Possibilidades de existência
Há alguns dias, precisei consultar a minha certidão de nascimento e o meu marido disse: “olha, você é branca!”. Pela primeira vez, eu evidenciava como os meus pais haviam me declarado. Não que a branquitude não estivesse presente na minha família de diferentes tons de pardo, mas parecia estar somente numa estratégia prática e desesperada de uma mãe enciumada, em fazer a sua pequena filha entender que ela deveria, antes de qualquer outra pessoa, ocupar um maior espaço naquele coraçãozinho, já que havia tanto desejo, expectativas e dedicação de sua parte.
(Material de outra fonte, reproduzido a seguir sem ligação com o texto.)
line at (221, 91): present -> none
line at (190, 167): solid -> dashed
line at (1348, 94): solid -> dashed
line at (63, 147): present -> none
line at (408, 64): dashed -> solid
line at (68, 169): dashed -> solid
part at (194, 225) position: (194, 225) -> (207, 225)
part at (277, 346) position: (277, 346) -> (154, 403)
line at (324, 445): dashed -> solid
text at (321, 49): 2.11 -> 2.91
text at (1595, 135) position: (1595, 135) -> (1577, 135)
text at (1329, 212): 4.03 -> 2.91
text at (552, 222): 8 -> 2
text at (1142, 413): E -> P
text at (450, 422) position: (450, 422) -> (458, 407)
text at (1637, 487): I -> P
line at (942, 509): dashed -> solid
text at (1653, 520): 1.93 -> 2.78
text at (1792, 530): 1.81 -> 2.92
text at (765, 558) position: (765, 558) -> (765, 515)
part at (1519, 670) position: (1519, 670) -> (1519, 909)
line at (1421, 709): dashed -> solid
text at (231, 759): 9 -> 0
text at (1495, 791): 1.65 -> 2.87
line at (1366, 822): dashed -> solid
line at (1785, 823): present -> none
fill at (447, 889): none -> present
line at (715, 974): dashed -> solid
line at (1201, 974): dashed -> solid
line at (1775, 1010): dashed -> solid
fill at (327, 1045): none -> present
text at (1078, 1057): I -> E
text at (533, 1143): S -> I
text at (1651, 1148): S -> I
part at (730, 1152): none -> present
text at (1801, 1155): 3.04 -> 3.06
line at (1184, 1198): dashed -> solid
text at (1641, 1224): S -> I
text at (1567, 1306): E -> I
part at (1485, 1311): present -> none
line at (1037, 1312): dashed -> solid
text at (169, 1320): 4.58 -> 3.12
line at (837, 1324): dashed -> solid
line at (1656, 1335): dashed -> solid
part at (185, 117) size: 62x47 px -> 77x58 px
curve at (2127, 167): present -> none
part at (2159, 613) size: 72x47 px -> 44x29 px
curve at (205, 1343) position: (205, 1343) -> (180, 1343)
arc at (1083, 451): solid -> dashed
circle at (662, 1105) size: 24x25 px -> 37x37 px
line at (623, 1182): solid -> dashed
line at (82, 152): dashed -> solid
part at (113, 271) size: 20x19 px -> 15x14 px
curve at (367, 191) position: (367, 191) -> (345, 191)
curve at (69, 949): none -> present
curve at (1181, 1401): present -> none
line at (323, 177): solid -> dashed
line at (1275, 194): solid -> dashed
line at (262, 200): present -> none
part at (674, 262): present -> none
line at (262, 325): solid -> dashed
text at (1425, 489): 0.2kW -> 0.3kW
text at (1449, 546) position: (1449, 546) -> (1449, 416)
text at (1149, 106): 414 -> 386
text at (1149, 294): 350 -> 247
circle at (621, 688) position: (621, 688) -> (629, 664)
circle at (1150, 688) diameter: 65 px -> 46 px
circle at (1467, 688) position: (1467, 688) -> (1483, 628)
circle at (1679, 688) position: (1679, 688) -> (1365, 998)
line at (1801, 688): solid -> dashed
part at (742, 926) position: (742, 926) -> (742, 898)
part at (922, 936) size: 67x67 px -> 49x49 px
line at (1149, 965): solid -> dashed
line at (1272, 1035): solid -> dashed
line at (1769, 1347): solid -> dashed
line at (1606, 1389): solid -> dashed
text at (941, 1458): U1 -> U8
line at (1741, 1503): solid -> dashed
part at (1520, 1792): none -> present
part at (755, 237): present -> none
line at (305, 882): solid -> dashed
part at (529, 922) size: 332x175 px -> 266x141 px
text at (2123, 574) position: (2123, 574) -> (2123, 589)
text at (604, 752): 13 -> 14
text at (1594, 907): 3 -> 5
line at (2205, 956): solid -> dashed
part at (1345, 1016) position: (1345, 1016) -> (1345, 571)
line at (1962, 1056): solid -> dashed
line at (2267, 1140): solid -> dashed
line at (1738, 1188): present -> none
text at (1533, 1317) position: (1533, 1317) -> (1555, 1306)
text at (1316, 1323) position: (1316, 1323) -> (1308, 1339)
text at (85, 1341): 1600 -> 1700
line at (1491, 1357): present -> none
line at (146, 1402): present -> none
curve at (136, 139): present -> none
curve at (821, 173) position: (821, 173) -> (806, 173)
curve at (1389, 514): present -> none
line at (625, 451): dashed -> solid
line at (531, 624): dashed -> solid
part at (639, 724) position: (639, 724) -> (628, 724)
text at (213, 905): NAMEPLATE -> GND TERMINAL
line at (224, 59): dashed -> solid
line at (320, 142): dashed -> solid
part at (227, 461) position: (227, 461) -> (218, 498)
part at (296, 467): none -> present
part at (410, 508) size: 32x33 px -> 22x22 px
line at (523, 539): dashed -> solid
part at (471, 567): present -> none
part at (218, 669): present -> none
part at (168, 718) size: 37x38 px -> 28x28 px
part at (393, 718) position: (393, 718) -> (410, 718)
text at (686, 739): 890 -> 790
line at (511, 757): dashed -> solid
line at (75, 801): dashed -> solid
Hoje, prestes a parir, estou convencida de que, de acordo com o que aprendi sobre miscigenação, a minha filha é parda. Mas o desconforto sobre a declaração de sua cor e raça retornam, porque acho que nunca entendi muito bem a necessidade de olhar para a coloração das pessoas. Afinal, eu tinha duas mulheres que me amavam e que se dedicavam a mim e era só isso que me importava naquele momento. Essas eram as “true colors” das minhas mães.
No final das contas, o mal-estar na civilização nunca falha. Há sempre uma necessidade de se classificar, de nomear, de colocar as pessoas em caixas, em grupos, em raças. Afinal, enquanto se aponta para o outro, não é preciso olhar para si. É possível passar por cima, não somente das provas cabais, mas da nossa própria insignificância e ausência de controle diante de todas as possibilidades de existência.
Já fui branca, amarela e parda. O que mais posso ser? Em quantas confusões e estranhamentos ainda é possível me colocar?